(Beginning of DATA IN THIS EXERCISE)

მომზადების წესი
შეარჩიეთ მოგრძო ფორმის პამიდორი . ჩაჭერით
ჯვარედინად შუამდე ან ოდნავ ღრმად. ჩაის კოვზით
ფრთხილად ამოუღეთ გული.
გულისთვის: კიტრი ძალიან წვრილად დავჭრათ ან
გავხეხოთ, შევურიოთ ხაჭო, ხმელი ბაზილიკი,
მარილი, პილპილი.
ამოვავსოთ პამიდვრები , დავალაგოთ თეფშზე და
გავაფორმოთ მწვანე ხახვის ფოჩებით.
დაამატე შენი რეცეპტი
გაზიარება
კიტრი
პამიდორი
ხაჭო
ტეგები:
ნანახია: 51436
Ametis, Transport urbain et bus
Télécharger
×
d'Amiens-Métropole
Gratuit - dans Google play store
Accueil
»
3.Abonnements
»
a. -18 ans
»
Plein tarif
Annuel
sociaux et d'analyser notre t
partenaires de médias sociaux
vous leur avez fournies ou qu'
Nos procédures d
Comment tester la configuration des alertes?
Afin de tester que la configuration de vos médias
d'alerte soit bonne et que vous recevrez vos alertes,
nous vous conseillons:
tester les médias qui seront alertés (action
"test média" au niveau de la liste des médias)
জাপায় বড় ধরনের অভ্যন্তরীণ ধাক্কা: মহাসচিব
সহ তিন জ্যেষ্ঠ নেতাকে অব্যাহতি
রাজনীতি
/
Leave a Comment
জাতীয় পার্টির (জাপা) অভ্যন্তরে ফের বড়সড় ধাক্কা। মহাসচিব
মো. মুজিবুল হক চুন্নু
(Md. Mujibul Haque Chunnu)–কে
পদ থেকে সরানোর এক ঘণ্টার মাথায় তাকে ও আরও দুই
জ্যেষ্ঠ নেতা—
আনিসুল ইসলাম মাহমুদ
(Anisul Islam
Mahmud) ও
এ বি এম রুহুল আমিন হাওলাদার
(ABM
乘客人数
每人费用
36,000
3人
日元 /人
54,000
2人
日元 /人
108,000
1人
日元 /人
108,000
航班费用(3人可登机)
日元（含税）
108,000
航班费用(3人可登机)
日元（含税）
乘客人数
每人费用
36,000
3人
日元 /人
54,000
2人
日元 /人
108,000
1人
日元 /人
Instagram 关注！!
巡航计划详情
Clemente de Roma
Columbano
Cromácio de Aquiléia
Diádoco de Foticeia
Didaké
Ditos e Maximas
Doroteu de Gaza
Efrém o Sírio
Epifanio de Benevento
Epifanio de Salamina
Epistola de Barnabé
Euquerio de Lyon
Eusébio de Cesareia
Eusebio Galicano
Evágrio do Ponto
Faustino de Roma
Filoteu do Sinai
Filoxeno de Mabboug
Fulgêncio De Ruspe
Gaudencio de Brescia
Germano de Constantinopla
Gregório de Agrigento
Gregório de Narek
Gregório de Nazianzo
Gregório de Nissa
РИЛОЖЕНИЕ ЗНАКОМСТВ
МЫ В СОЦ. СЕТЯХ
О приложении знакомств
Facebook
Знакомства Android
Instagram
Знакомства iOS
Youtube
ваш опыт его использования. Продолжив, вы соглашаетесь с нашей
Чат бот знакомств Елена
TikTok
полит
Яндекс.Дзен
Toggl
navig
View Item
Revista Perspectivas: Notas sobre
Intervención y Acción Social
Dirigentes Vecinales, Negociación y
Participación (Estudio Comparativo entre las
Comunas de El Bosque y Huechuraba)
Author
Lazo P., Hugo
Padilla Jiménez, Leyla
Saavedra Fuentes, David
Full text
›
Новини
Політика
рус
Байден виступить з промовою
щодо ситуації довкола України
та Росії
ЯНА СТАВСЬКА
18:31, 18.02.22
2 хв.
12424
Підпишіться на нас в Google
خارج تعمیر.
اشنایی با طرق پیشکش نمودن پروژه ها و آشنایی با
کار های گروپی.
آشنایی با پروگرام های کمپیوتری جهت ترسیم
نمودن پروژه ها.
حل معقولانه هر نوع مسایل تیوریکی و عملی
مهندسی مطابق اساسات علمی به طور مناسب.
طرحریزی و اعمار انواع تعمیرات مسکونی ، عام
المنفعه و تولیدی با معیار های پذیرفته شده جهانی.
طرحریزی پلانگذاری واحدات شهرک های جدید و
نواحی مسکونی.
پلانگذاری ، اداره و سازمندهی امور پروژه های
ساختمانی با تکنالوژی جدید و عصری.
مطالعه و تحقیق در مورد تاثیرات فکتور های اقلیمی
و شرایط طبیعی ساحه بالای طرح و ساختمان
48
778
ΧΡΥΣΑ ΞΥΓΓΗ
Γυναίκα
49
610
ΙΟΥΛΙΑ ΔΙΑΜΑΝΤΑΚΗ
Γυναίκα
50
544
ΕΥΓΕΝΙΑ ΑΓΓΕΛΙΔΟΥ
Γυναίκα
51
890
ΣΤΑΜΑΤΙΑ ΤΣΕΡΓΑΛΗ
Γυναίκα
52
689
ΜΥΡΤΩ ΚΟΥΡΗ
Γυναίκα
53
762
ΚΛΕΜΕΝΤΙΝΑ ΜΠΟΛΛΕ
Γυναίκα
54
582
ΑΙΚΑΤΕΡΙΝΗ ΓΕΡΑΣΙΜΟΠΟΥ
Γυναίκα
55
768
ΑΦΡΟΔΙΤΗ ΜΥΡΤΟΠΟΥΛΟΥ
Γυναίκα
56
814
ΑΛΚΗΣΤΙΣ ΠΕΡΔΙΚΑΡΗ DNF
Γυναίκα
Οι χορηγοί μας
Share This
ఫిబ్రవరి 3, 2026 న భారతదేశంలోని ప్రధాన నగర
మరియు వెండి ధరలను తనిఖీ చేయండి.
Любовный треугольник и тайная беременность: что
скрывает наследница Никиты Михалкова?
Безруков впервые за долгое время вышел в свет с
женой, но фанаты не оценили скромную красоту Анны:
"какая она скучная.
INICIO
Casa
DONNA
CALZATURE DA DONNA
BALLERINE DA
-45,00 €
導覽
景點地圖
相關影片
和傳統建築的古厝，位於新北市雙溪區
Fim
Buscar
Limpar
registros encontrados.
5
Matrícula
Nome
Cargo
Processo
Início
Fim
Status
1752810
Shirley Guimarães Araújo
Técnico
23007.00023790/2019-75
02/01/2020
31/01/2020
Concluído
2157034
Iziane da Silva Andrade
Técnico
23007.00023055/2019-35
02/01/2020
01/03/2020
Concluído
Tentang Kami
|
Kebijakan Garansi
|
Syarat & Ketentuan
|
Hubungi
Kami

(End of DATA IN THIS EXERCISE)

WORK REQUEST |
Copy out the rows character for character, starting with the very first line and going on through the line that contains "Gregório de Agrigento", including both of those lines.

PROBLEM SOLUTION |
მომზადების წესი
შეარჩიეთ მოგრძო ფორმის პამიდორი . ჩაჭერით
ჯვარედინად შუამდე ან ოდნავ ღრმად. ჩაის კოვზით
ფრთხილად ამოუღეთ გული.
გულისთვის: კიტრი ძალიან წვრილად დავჭრათ ან
გავხეხოთ, შევურიოთ ხაჭო, ხმელი ბაზილიკი,
მარილი, პილპილი.
ამოვავსოთ პამიდვრები , დავალაგოთ თეფშზე და
გავაფორმოთ მწვანე ხახვის ფოჩებით.
დაამატე შენი რეცეპტი
გაზიარება
კიტრი
პამიდორი
ხაჭო
ტეგები:
ნანახია: 51436
Ametis, Transport urbain et bus
Télécharger
×
d'Amiens-Métropole
Gratuit - dans Google play store
Accueil
»
3.Abonnements
»
a. -18 ans
»
Plein tarif
Annuel
sociaux et d'analyser notre t
partenaires de médias sociaux
vous leur avez fournies ou qu'
Nos procédures d
Comment tester la configuration des alertes?
Afin de tester que la configuration de vos médias
d'alerte soit bonne et que vous recevrez vos alertes,
nous vous conseillons:
tester les médias qui seront alertés (action
"test média" au niveau de la liste des médias)
জাপায় বড় ধরনের অভ্যন্তরীণ ধাক্কা: মহাসচিব
সহ তিন জ্যেষ্ঠ নেতাকে অব্যাহতি
রাজনীতি
/
Leave a Comment
জাতীয় পার্টির (জাপা) অভ্যন্তরে ফের বড়সড় ধাক্কা। মহাসচিব
মো. মুজিবুল হক চুন্নু
(Md. Mujibul Haque Chunnu)–কে
পদ থেকে সরানোর এক ঘণ্টার মাথায় তাকে ও আরও দুই
জ্যেষ্ঠ নেতা—
আনিসুল ইসলাম মাহমুদ
(Anisul Islam
Mahmud) ও
এ বি এম রুহুল আমিন হাওলাদার
(ABM
乘客人数
每人费用
36,000
3人
日元 /人
54,000
2人
日元 /人
108,000
1人
日元 /人
108,000
航班费用(3人可登机)
日元（含税）
108,000
航班费用(3人可登机)
日元（含税）
乘客人数
每人费用
36,000
3人
日元 /人
54,000
2人
日元 /人
108,000
1人
日元 /人
Instagram 关注！!
巡航计划详情
Clemente de Roma
Columbano
Cromácio de Aquiléia
Diádoco de Foticeia
Didaké
Ditos e Maximas
Doroteu de Gaza
Efrém o Sírio
Epifanio de Benevento
Epifanio de Salamina
Epistola de Barnabé
Euquerio de Lyon
Eusébio de Cesareia
Eusebio Galicano
Evágrio do Ponto
Faustino de Roma
Filoteu do Sinai
Filoxeno de Mabboug
Fulgêncio De Ruspe
Gaudencio de Brescia
Germano de Constantinopla
Gregório de Agrigento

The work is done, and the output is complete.